DO THIS:
Retype every line from the one containing "collection date: 1973-10-25" through the last line of the listing, with both ends included.

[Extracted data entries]
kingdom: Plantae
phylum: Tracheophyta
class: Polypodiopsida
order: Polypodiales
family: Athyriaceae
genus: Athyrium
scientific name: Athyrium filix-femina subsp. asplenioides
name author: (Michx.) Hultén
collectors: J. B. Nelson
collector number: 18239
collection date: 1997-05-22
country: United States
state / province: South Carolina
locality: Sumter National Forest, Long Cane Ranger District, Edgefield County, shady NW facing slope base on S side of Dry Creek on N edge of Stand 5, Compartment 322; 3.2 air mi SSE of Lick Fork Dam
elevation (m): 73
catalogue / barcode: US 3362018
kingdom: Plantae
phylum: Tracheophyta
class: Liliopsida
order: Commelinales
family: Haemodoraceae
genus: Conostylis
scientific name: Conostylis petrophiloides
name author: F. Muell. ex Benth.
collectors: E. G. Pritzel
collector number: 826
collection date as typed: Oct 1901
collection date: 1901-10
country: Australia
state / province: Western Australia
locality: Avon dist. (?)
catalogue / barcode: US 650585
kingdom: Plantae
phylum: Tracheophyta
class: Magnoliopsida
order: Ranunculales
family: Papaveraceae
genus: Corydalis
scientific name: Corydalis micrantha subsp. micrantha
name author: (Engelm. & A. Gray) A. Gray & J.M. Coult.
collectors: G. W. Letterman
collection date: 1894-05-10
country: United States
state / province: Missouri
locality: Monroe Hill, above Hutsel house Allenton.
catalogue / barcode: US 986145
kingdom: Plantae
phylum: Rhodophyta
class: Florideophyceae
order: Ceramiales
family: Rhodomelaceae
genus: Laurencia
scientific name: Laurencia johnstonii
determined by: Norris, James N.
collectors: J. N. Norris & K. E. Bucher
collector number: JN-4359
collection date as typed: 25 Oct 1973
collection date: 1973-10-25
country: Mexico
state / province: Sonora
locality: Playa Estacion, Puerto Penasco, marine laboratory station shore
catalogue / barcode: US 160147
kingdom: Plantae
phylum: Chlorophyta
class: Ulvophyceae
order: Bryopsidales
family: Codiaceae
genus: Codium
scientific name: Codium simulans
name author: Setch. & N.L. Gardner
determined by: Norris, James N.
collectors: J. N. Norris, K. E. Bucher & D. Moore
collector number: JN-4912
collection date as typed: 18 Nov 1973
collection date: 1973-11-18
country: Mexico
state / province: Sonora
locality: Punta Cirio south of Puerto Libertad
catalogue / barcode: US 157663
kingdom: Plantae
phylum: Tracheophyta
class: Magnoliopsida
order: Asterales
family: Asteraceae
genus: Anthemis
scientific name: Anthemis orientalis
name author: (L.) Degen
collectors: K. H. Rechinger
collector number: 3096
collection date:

COMPLETE ANSWER:
collection date: 1973-10-25
country: Mexico
state / province: Sonora
locality: Playa Estacion, Puerto Penasco, marine laboratory station shore
catalogue / barcode: US 160147
kingdom: Plantae
phylum: Chlorophyta
class: Ulvophyceae
order: Bryopsidales
family: Codiaceae
genus: Codium
scientific name: Codium simulans
name author: Setch. & N.L. Gardner
determined by: Norris, James N.
collectors: J. N. Norris, K. E. Bucher & D. Moore
collector number: JN-4912
collection date as typed: 18 Nov 1973
collection date: 1973-11-18
country: Mexico
state / province: Sonora
locality: Punta Cirio south of Puerto Libertad
catalogue / barcode: US 157663
kingdom: Plantae
phylum: Tracheophyta
class: Magnoliopsida
order: Asterales
family: Asteraceae
genus: Anthemis
scientific name: Anthemis orientalis
name author: (L.) Degen
collectors: K. H. Rechinger
collector number: 3096
collection date:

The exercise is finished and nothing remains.